### Цитируемый отрывок
━━━

Смотрите-ка, вот Евгений вечером накануне катастрофы сладко размечтался, как поэт, и видит то, чего нет и никогда не будет. А новый день настал, и вот он без шляпы, верхом на каменном звере, сидит и с отчаяньем глядит в сторону Смоленского кладбища, туда, в эпицентр небытия, где буйными водами уже, быть может, проглочена его мечта.
Что же это?
Теряя плод своего воображения, он теряет себя. Как будто ударили по голове, и, оглушённый шумом внутренней тревоги, он уже не может слышать того, что на самом деле.
И вдруг мы с изумлением видим: декорации меняются, молодой Евгений превращается в скукожившегося щуплого старичка, который, прижавшись плечом и щекою к остывающей печке, бормочет:
— Что-то случилось! Что-то слукавилось! Кто-то из «бедной ясли» вышел не тот!
И, чуть не задохнувшись и болезненно сглотнув, бормочет снова:
— Тройка, семёрка, туз… Он сошёл с ума. Не было болезни. Но он уморил себя голодом. Застыв, обледенев от ужаса…
Что, Василий Васильевич Розанов, тоже мечтали об одном, а получили другое? А вот ответьте-ка, раз уж пошёл такой разговор: о чём, собственно, написан «Медный всадник»?
Затрудняетесь? И нам трудно подобрать адекватную формулу.
Но вот что, как нам кажется, ближе всего к истине. Последняя поэма Пушкина — о том, что человек трагически не знает своё будущее и вообще он не может сказать, что будет делать в сегодняшний вечер. А узнав, теряет рассудок и самого себя.
Конечно, там много и про другое — и про маленького человека, и про цену побед над стихиями, и про Петра творенье… Но это всё — приложение к вышесказанному.
Человек всё время бежит туда, где ждёт его будущее — с известьем, как с запечатанным письмом. Добежал, схватил, распечатал — и упал, огорошенный.

━━━

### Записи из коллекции
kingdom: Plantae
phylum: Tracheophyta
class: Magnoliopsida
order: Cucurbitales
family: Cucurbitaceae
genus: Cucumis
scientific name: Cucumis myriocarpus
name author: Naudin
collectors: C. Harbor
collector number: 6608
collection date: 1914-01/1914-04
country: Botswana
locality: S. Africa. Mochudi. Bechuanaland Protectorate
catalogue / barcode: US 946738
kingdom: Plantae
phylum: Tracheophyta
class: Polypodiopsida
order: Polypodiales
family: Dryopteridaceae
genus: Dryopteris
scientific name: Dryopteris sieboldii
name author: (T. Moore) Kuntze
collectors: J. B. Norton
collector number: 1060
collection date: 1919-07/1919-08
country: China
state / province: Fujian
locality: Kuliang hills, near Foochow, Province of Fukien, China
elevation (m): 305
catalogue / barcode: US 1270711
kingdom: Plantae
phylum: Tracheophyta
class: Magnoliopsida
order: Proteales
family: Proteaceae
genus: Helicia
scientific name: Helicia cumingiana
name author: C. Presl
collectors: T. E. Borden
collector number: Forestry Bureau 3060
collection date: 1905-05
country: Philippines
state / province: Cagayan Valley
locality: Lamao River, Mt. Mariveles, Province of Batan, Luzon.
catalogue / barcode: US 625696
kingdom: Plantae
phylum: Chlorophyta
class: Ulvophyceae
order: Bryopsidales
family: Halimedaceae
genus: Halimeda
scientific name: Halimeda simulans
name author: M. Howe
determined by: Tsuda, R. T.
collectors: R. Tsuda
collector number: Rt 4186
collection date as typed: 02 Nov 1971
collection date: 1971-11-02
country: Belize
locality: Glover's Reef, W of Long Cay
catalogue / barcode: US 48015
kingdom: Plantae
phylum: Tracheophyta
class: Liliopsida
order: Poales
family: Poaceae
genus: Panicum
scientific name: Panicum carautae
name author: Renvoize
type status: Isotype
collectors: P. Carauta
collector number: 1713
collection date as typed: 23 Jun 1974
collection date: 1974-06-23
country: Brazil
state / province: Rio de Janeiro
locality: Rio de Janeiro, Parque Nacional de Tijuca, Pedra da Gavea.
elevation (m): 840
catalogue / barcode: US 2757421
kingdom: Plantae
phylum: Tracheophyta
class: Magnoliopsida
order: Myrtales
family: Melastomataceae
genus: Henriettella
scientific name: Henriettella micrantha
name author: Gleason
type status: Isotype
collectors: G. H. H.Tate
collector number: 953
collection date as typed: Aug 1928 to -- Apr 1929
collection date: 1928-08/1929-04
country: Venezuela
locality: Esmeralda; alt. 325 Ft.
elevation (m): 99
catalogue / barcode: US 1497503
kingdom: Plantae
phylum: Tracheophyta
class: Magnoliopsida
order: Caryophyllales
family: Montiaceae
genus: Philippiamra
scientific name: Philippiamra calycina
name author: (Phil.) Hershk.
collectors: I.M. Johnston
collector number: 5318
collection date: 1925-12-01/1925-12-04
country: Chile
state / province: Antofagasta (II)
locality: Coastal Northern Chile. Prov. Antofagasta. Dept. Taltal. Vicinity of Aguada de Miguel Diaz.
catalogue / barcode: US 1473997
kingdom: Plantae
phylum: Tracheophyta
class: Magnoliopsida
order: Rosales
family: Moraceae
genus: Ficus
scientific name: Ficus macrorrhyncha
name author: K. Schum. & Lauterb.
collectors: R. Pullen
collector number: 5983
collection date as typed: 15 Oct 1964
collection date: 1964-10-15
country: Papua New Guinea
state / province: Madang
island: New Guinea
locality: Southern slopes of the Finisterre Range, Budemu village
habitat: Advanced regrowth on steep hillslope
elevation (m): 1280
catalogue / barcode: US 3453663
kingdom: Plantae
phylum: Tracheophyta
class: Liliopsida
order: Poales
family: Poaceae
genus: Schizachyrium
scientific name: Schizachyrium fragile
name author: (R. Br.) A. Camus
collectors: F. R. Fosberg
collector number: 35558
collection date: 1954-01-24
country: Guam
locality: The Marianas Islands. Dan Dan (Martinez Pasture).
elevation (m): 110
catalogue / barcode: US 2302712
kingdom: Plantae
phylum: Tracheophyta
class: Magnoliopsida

━━━

### Задание 1
Куда, согласно отрывку о «Медном всаднике», с отчаянием глядит Евгений, сидя верхом на каменном звере?
### Задание 2
Продолжите отрывок о «Медном всаднике» с того места, где он заканчивается.

### Ответ 1
В сторону Смоленского кладбища.

### Ответ 2
В подтверждение этой мысли, а также в целях разрядки и переключения с тёмного регистра на более светлый прочитаем по несохранившимся листочкам несколько забавных историй про то, как люди ожидают одно, а получают другое.
Скажем, они предполагают выпить и повеселиться, а попадают в компанию тифозных больных. Или вот они уже готовы оплакать товарищей, пропавших в бурных водах горной реки, но вместо рыданий получается радость, а вместо смерти — смех.
К каждой истории прикреплено мудрое изречение, нечто вроде морали.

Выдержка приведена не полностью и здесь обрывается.